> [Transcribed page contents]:

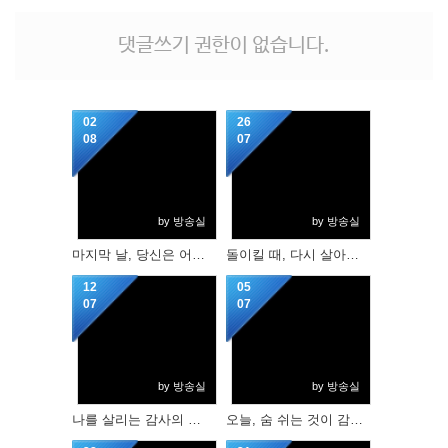
댓글쓰기 권한이 없습니다.
02
26
08
07
by 방송실
by 방송실
마지막 날, 당신은 어느 편에 서 있겠습니까?
돌이킬 때, 다시 살아날 수 있습니다.
12
05
07
07
by 방송실
by 방송실
나를 살리는 감사의 기적
오늘, 숨 쉬는 것이 감사입니다.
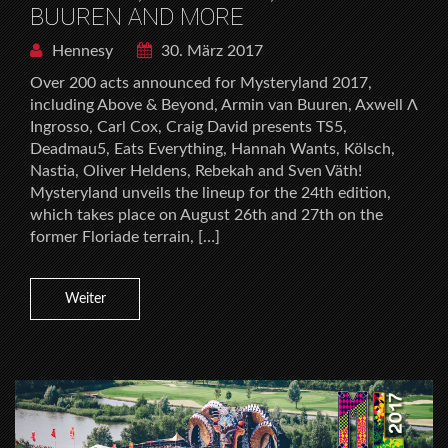
BUUREN AND MORE
Hennesy
30. März 2017
Over 200 acts announced for Mysteryland 2017,
including Above & Beyond, Armin van Buuren, Axwell Λ
Ingrosso, Carl Cox, Craig David presents TS5,
Deadmau5, Eats Everything, Hannah Wants, Kölsch,
Nastia, Oliver Heldens, Rebekah and Sven Väth!
Mysteryland unveils the lineup for the 24th edition,
which takes place on August 26th and 27th on the
former Floriade terrain, […]
Weiter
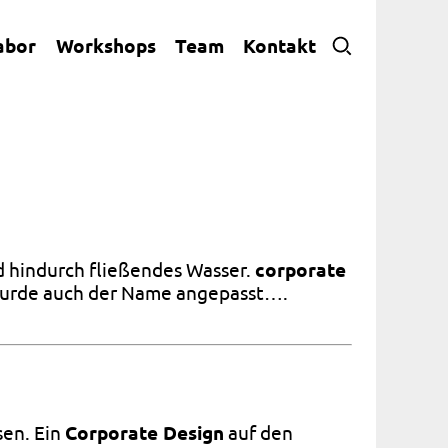
abor
Workshops
Team
Kontakt
d hindurch fließendes Wasser.
corporate
wurde auch der Name angepasst….
sen. Ein
Corporate Design
auf den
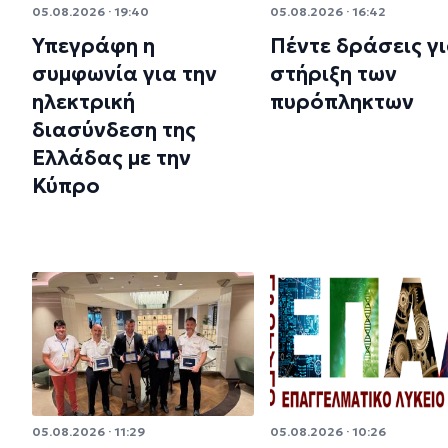
05.08.2026 · 19:40
05.08.2026 · 16:42
Υπεγράφη η
Πέντε δράσεις γι
συμφωνία για την
στήριξη των
ηλεκτρική
πυρόπληκτων
διασύνδεση της
Ελλάδας με την
Κύπρο
05.08.2026 · 11:29
05.08.2026 · 10:26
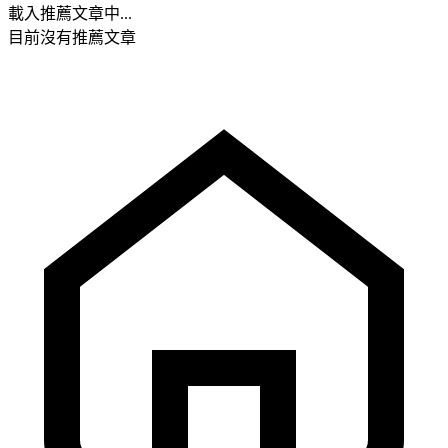
載入推薦文章中...
目前沒有推薦文章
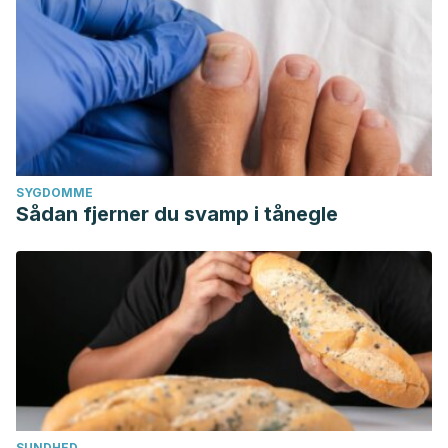
SYGDOMME
Sådan fjerner du svamp i tånegle
SUNDHED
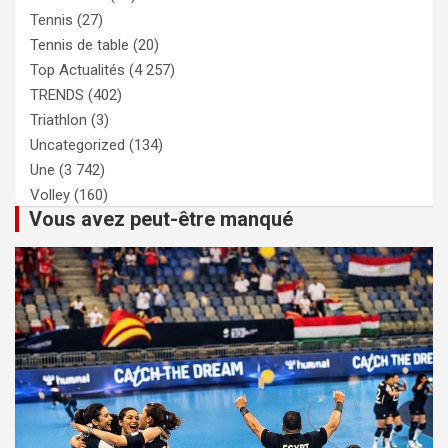
Tennis
(27)
Tennis de table
(20)
Top Actualités
(4 257)
TRENDS
(402)
Triathlon
(3)
Uncategorized
(134)
Une
(3 742)
Volley
(160)
Vous avez peut-être manqué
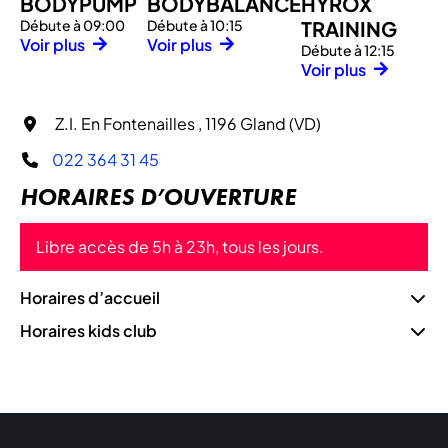
BODYPUMP
BODYBALANCE
HYROX
Débute à 09:00
Débute à 10:15
TRAINING
Voir plus
Voir plus
Débute à 12:15
Voir plus
Z.I. En Fontenailles , 1196 Gland (VD)
022 364 31 45
HORAIRES D’OUVERTURE
Libre accès de 5h à 23h, tous les jours.
Horaires d’accueil
Horaires kids club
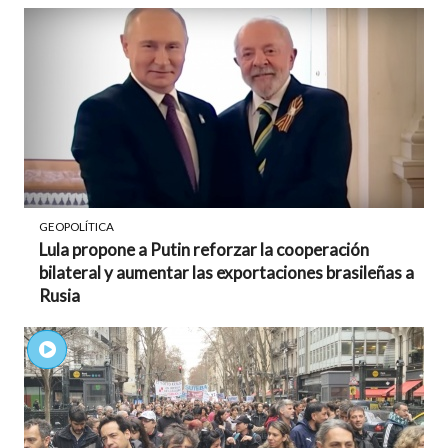
GEOPOLÍTICA
Lula propone a Putin reforzar la cooperación
bilateral y aumentar las exportaciones brasileñas a
Rusia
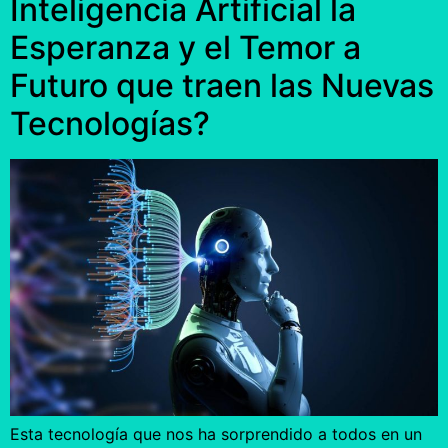
Inteligencia Artificial la
Esperanza y el Temor a
Futuro que traen las Nuevas
Tecnologías?
Esta tecnología que nos ha sorprendido a todos en un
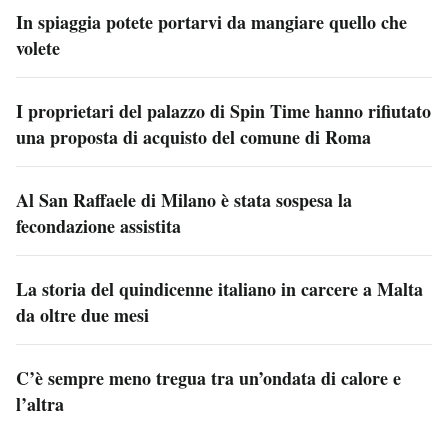
In spiaggia potete portarvi da mangiare quello che
volete
I proprietari del palazzo di Spin Time hanno rifiutato
una proposta di acquisto del comune di Roma
Al San Raffaele di Milano è stata sospesa la
fecondazione assistita
La storia del quindicenne italiano in carcere a Malta
da oltre due mesi
C’è sempre meno tregua tra un’ondata di calore e
l’altra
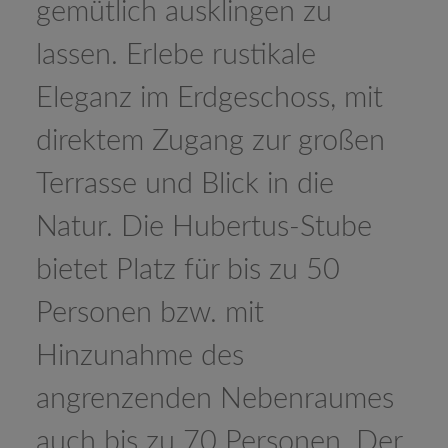
gemütlich ausklingen zu
lassen. Erlebe rustikale
Eleganz im Erdgeschoss, mit
direktem Zugang zur großen
Terrasse und Blick in die
Natur. Die Hubertus-Stube
bietet Platz für bis zu 50
Personen bzw. mit
Hinzunahme des
angrenzenden Nebenraumes
auch bis zu 70 Personen. Der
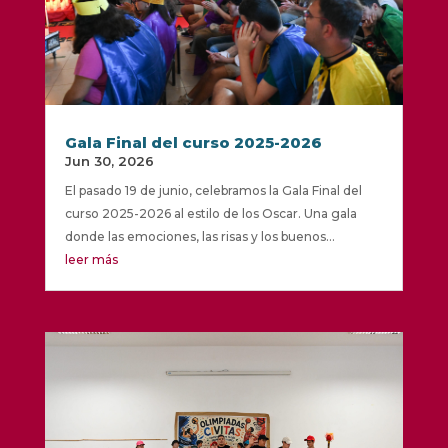
Gala Final del curso 2025-2026
Jun 30, 2026
El pasado 19 de junio, celebramos la Gala Final del
curso 2025-2026 al estilo de los Oscar. Una gala
donde las emociones, las risas y los buenos...
leer más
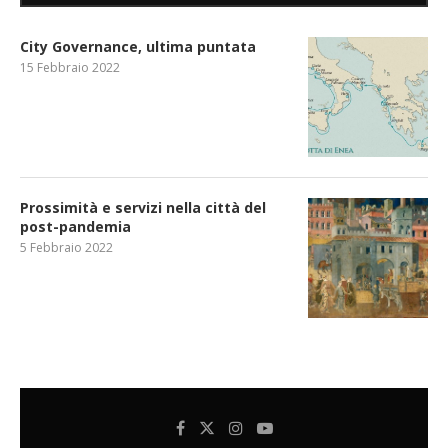
City Governance, ultima puntata
15 Febbraio 2022
Prossimità e servizi nella città del
post-pandemia
5 Febbraio 2022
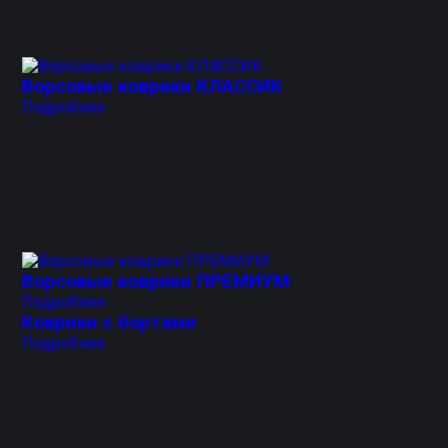
Ворсовые коврики КЛАССИК
Подробнее
Ворсовые коврики ПРЕМИУМ
Подробнее
Коврики с бортами
Подробнее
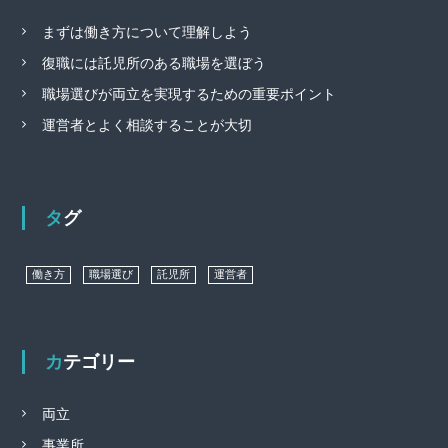
まずは働き方について理解しよう
復職には託児所のある職場を選ぼう
職場選びが両立を実現するための重要ポイント
運営者とよく相談することが大切
タグ
働き方
職場選び
託児所
運営者
カテゴリー
両立
事業所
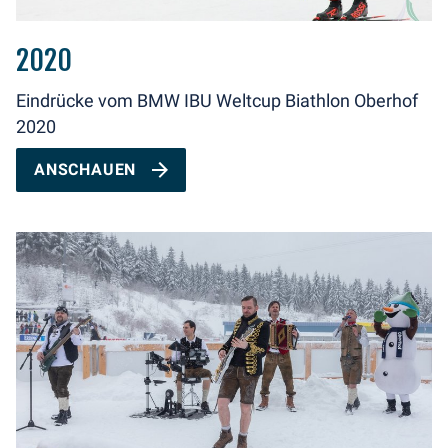
2020
Eindrücke vom BMW IBU Weltcup Biathlon Oberhof
2020
ANSCHAUEN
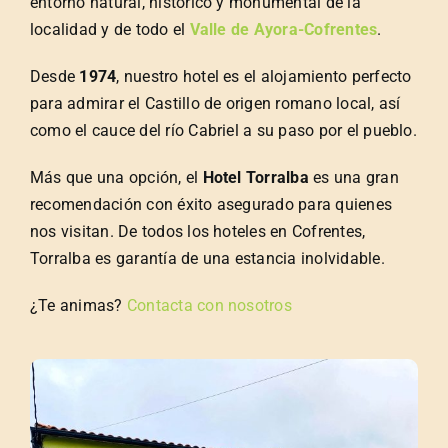
entorno natural, histórico y monumental de la
localidad y de todo el
Valle de Ayora-Cofrentes
.
Desde
1974
, nuestro hotel es el alojamiento perfecto
para admirar el Castillo de origen romano local, así
como el cauce del río Cabriel a su paso por el pueblo.
Más que una opción, el
Hotel Torralba
es una gran
recomendación con éxito asegurado para quienes
nos visitan. De todos los hoteles en Cofrentes,
Torralba es garantía de una estancia inolvidable.
¿Te animas?
Contacta con nosotros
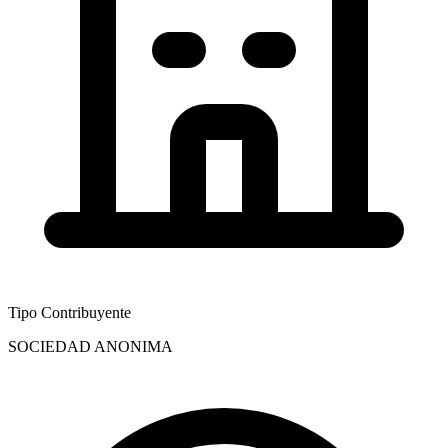
Tipo Contribuyente
SOCIEDAD ANONIMA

> [Task item]: No picture is to be printed. Output exactly the lines above from the line containing "Sådan fjerner du svamp i tånegle" through the line containing "Tecnologías?".

> [Solution for this exercise]:
Sådan fjerner du svamp i tånegle
SUNDHED
Tennis
(27)
Tennis de table
(20)
Top Actualités
(4 257)
TRENDS
(402)
Triathlon
(3)
Uncategorized
(134)
Une
(3 742)
Volley
(160)
Vous avez peut-être manqué
BODYPUMP
BODYBALANCE
HYROX
Débute à 09:00
Débute à 10:15
TRAINING
Voir plus
Voir plus
Débute à 12:15
Voir plus
Z.I. En Fontenailles , 1196 Gland (VD)
022 364 31 45
HORAIRES D’OUVERTURE
Libre accès de 5h à 23h, tous les jours.
Horaires d’accueil
Horaires kids club
GEOPOLÍTICA
Lula propone a Putin reforzar la cooperación
bilateral y aumentar las exportaciones brasileñas a
Rusia
Inteligencia Artificial la
Esperanza y el Temor a
Futuro que traen las Nuevas
Tecnologías?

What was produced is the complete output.